Brokaw went into the Army in 1953 and was stationed in Texas. He continued competition riding while in the service and won several Texas state racing titles. After getting out of the Army, Brokaw moved back to Los Angeles and married Annie, who like Bill was raised in a family-owned motorcycle shop.
The Brokaws ran a motorcycle dealership and began organizing trials competitions. They formed the Southern California Trials Club, one of, if not the first club of its type in America. Brokaw won so many of the SCTC events he and Annie put on that he devised a handicap scoring system so other riders would have a chance to win.
By the mid-1960s, Brokaw needed to expand his dealership, but the cost of doing so with real estate prices in Southern California was prohibitive. His father had moved to Colorado, and when the opportunity to start a dealership in Colorado Springs came up, Brokaw and his family moved there and opened a Yamaha dealership.

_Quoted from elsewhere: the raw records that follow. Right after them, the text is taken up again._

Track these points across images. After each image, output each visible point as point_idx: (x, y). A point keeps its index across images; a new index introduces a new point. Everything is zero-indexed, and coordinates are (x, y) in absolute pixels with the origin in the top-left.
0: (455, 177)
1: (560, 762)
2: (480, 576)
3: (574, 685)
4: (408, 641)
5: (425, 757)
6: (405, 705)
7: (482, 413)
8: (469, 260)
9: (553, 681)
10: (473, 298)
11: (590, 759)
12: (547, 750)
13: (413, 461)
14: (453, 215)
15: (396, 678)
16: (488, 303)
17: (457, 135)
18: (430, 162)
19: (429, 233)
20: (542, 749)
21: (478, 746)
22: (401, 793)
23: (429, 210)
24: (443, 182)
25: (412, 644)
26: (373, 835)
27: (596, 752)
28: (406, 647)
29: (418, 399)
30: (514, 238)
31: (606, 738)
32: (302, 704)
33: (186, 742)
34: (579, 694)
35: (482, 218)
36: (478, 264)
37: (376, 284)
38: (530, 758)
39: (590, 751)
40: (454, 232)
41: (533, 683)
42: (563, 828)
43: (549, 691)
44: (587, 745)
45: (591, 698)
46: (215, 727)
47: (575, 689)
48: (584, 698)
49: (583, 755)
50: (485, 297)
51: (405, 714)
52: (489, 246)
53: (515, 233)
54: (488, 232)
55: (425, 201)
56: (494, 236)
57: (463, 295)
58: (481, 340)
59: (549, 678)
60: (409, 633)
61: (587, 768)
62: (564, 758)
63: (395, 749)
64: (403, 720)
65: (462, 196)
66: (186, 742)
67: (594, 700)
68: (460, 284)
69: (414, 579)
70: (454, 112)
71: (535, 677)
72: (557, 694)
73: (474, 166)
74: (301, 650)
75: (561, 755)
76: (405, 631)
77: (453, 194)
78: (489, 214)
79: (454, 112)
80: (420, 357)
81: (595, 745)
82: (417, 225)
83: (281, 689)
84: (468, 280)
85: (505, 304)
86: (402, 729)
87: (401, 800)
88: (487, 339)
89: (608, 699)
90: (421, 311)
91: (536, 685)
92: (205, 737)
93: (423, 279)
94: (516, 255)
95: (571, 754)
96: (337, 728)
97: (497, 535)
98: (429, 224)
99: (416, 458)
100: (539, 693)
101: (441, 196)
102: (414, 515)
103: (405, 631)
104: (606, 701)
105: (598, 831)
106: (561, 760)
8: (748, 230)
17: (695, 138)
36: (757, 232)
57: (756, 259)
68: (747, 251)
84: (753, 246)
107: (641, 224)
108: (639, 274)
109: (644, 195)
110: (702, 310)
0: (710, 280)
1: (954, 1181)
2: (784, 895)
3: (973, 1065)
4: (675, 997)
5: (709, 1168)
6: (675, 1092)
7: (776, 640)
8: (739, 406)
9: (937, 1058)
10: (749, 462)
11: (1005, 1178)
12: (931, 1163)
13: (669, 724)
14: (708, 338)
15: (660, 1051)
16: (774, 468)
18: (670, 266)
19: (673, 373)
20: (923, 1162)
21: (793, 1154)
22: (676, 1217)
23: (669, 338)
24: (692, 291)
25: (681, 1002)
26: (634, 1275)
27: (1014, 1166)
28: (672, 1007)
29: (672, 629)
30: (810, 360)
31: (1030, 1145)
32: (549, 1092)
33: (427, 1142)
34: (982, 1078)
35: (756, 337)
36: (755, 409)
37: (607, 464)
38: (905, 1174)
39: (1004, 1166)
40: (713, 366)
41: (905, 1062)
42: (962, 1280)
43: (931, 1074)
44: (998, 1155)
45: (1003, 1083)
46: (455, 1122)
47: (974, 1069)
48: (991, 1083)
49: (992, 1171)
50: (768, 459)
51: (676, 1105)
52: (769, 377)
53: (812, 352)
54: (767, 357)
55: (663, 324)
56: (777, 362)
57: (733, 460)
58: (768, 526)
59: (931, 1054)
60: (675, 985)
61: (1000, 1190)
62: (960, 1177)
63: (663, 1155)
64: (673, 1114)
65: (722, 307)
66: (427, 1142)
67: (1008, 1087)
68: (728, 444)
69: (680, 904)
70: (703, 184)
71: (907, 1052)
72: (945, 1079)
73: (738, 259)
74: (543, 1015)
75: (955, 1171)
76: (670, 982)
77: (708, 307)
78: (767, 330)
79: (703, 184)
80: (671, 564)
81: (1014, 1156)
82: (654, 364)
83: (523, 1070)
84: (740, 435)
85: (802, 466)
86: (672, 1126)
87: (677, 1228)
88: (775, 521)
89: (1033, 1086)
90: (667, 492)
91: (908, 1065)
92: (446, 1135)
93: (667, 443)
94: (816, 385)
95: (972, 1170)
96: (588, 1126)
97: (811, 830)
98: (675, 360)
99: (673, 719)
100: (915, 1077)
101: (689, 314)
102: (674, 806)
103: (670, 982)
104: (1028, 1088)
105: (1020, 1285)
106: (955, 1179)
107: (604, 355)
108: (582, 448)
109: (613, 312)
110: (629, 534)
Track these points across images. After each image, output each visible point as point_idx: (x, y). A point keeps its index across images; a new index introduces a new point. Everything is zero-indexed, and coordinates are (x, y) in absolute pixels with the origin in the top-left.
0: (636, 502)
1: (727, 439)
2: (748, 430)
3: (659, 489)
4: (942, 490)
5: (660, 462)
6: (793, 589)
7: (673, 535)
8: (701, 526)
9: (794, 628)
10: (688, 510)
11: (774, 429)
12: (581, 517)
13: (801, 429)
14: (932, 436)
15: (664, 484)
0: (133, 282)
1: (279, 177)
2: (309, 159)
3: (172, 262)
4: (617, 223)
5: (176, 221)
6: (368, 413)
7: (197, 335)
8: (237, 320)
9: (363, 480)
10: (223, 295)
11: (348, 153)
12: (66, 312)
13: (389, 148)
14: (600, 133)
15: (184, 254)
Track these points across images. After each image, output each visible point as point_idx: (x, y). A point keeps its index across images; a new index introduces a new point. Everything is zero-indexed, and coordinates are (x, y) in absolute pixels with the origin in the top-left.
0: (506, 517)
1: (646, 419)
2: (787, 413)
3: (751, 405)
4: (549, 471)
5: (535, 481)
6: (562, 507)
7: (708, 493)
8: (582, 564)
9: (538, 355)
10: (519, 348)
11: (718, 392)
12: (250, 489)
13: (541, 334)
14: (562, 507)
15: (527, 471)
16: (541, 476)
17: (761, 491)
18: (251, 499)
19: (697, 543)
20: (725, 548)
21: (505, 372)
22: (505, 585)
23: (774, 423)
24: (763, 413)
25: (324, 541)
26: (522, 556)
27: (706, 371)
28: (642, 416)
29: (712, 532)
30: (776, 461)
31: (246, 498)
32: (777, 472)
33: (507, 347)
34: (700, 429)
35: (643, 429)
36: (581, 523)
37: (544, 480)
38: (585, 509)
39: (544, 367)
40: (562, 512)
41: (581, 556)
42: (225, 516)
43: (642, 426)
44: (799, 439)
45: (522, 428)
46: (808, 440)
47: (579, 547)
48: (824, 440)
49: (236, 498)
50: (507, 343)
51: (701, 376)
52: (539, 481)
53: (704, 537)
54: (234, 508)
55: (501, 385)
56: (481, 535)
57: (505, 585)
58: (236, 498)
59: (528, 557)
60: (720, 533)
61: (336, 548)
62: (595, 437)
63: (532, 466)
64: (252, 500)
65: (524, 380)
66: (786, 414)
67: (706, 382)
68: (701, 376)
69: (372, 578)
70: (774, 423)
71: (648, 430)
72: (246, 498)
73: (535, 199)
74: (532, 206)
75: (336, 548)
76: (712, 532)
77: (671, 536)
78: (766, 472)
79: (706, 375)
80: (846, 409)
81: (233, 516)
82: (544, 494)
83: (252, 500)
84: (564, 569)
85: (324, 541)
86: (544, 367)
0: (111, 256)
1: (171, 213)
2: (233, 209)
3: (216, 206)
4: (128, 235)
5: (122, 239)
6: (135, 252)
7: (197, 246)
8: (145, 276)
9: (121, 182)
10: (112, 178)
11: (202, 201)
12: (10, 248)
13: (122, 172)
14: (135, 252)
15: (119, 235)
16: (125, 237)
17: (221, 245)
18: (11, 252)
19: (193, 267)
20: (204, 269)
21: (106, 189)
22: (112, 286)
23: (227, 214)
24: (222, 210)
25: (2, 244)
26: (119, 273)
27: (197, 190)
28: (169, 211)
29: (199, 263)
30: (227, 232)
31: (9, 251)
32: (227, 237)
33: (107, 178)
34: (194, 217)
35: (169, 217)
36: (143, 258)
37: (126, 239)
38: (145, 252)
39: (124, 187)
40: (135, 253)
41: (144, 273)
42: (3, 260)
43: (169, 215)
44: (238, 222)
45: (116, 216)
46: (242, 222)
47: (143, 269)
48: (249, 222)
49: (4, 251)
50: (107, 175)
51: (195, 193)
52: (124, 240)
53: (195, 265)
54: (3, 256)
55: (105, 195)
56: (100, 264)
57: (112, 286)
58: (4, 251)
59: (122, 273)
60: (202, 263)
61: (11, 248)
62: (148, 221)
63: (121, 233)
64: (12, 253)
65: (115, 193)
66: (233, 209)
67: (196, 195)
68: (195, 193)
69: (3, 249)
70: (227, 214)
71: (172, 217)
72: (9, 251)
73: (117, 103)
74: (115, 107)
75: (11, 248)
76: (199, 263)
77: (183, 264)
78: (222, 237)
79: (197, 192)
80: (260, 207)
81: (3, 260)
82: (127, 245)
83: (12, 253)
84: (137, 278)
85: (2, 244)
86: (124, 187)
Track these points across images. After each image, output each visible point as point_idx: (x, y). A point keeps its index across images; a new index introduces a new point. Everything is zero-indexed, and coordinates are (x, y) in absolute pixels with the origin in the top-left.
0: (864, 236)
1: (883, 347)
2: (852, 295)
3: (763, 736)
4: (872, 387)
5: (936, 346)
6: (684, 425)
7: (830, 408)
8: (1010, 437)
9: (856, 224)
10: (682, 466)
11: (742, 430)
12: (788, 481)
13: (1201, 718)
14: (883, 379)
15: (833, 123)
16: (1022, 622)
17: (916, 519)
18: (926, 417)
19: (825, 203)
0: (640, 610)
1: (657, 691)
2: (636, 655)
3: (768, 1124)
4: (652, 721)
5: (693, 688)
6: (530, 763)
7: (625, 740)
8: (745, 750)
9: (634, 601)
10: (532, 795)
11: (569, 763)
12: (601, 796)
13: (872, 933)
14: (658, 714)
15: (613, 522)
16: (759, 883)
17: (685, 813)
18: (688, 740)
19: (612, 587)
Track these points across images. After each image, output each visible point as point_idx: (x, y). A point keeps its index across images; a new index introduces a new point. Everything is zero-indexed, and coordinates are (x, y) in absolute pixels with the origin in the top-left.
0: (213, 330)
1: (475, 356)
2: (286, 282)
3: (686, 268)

In Colorado, Brokaw continued organizing trials. He also won the Colorado Trials State Championship in 1972.
In addition to trials, Brokaw was instrumental in helping arrange a motorcycle division for the famous Pikes Peak Hillclimb. He also helped write the bylaws of the Sports Riders Association, which focus on motocross racing.
Brokaw ran his dealership until 1992 when he sold the business. He stayed on working at the new combined dealership for another six years before retiring. He remained active in the motorcycling community in Colorado and ran a small repair shop. He and Annie had two daughters, one of whom became one of the country’s leading trials rider in her own right.
He was inducted into the AMA Motorcycle Hall of Fame in 2001.